TASK LIST:
1. In the passage on institutional drift in the Orthodox world, what is the title of the book the writer published in 2026?
2. Translate this sentence from the passage on institutional drift into Spanish: "The challenge is that they are swimming against an entrenched current."
3. From the passage on institutional drift, reproduce the wording from "After a decade" up to and including "into the structure.".

What if the frum community’s biggest threat isn’t the outside world—but our own comfortable, institutional sleepwalk?
After a decade of research into institutional breakdown, I wrote From Tyranny to Freedom: A Structural Analysis of Corruption (2026). The core premise is simple, but uncomfortable: Well-designed systems don’t fail because of a few bad actors—they decay because drift is built into the structure.
But inside this drift, a powerful counter-movement is happening right now within the Orthodox world. We are seeing the rise of a generation of Baalei Teshuva—and young people returning to the fold—who see the hollowed-out shell for what it is and are actively rejecting it. They aren’t looking for social games; they are searching for a dynamic, intellectually honest engagement with the world and a fierce commitment to authentic halacha.
The challenge is that they are swimming against an entrenched current. While this new generation seeks truth, there are many who remain comfortable living within and profiting from institutional complacency, entropy, and decay.
- The illusion of passive continuity We quietly operate on a flawed assumption: that because we send our kids to yeshivas, live in the same neighborhoods, and look the part, the inner core of our values is self-enforcing. We assume the kids will “just follow” simply because they’re here. They won’t. Our Baalei Teshuva understand this deeply—they know that integrity and faith aren’t things you install once and leave alone; they require active, intentional renewal.

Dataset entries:
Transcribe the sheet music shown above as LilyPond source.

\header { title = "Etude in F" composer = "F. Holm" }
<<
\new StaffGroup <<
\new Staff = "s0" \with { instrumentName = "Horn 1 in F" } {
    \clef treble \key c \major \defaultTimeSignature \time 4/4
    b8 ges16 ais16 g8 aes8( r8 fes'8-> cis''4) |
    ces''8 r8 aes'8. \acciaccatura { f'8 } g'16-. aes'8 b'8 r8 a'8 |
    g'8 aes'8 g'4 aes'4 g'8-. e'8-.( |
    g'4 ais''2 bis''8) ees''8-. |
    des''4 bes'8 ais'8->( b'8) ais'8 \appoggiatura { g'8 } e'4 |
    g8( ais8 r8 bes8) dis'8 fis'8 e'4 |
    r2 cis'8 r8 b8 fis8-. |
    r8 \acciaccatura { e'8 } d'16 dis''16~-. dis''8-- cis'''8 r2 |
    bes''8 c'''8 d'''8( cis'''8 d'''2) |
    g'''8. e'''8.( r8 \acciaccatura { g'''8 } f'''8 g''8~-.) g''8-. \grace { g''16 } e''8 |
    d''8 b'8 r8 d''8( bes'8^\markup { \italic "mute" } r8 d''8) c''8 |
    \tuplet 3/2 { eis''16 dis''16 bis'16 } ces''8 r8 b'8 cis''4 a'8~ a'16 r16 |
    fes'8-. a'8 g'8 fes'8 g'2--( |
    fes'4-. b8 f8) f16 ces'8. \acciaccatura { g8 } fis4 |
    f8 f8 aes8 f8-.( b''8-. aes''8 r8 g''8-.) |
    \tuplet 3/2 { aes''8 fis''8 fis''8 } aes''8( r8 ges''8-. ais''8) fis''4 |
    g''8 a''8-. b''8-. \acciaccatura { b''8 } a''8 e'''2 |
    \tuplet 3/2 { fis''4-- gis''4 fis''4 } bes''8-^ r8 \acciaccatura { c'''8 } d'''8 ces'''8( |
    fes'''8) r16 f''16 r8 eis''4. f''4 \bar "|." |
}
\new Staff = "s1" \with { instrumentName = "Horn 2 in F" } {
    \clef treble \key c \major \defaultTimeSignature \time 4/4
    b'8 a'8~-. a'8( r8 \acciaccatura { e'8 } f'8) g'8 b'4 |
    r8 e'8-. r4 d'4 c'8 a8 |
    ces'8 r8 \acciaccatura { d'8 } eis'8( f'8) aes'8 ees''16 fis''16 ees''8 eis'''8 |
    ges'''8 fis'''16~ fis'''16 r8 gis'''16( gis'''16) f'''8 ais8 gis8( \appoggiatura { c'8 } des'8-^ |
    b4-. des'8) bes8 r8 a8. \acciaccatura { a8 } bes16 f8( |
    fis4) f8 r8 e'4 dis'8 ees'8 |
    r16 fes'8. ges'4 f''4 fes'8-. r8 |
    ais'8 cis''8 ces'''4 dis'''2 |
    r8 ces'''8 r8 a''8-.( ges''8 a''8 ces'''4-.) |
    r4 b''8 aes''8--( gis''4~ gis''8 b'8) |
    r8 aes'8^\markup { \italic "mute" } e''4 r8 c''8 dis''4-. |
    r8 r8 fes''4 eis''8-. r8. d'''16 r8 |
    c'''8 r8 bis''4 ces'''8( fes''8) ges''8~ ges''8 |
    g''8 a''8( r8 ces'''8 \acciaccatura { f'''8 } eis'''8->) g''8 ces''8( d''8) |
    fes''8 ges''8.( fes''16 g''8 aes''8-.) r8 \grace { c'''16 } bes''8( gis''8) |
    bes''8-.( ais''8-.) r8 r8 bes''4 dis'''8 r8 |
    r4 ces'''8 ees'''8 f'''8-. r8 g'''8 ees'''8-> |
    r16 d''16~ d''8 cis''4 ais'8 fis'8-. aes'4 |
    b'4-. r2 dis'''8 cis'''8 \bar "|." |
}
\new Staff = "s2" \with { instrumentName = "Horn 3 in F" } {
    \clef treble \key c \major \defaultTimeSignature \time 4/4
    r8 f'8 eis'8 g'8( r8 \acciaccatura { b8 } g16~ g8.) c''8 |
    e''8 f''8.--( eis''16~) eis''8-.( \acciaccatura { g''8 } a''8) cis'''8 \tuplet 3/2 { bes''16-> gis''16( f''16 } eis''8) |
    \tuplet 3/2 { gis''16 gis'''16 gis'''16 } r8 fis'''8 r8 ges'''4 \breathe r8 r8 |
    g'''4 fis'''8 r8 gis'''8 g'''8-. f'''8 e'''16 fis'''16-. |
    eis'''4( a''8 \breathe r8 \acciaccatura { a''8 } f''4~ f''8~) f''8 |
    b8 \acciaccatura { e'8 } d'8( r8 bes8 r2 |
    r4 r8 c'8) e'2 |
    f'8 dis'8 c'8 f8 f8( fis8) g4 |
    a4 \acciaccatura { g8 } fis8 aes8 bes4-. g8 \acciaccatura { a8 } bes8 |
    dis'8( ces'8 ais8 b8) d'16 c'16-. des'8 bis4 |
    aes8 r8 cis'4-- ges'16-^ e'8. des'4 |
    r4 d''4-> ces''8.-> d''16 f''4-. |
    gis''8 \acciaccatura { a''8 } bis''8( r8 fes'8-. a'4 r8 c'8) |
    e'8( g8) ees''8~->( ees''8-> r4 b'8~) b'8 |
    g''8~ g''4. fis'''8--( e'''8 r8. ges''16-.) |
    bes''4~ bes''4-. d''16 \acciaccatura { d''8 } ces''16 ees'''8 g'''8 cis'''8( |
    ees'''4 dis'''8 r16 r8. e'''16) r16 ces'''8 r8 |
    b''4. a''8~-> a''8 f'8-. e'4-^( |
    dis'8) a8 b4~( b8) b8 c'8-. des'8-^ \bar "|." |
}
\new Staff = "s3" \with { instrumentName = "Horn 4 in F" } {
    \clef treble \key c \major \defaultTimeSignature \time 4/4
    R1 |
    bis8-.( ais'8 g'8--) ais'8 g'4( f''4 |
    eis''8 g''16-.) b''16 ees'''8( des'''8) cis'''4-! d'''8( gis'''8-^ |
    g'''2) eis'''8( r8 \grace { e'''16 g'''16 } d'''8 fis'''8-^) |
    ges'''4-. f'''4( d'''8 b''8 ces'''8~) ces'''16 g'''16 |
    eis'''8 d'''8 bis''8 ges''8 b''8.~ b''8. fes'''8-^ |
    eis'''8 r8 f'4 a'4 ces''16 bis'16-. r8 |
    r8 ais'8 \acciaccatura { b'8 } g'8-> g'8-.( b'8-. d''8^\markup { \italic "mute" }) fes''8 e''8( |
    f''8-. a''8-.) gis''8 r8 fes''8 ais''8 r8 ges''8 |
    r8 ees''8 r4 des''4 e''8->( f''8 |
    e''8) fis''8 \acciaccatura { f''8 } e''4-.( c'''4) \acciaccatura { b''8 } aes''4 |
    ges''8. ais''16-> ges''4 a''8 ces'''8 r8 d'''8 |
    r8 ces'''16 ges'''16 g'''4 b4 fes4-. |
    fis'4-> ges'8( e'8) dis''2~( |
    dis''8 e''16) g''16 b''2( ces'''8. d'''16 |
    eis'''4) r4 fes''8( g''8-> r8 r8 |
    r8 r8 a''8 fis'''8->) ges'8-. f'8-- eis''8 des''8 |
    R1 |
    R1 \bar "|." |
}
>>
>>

ANSWERS GIVEN:
1. From Tyranny to Freedom: A Structural Analysis of Corruption

2. El desafío es que están nadando contra una corriente arraigada.

3.
After a decade of research into institutional breakdown, I wrote From Tyranny to Freedom: A Structural Analysis of Corruption (2026). The core premise is simple, but uncomfortable: Well-designed systems don’t fail because of a few bad actors—they decay because drift is built into the structure.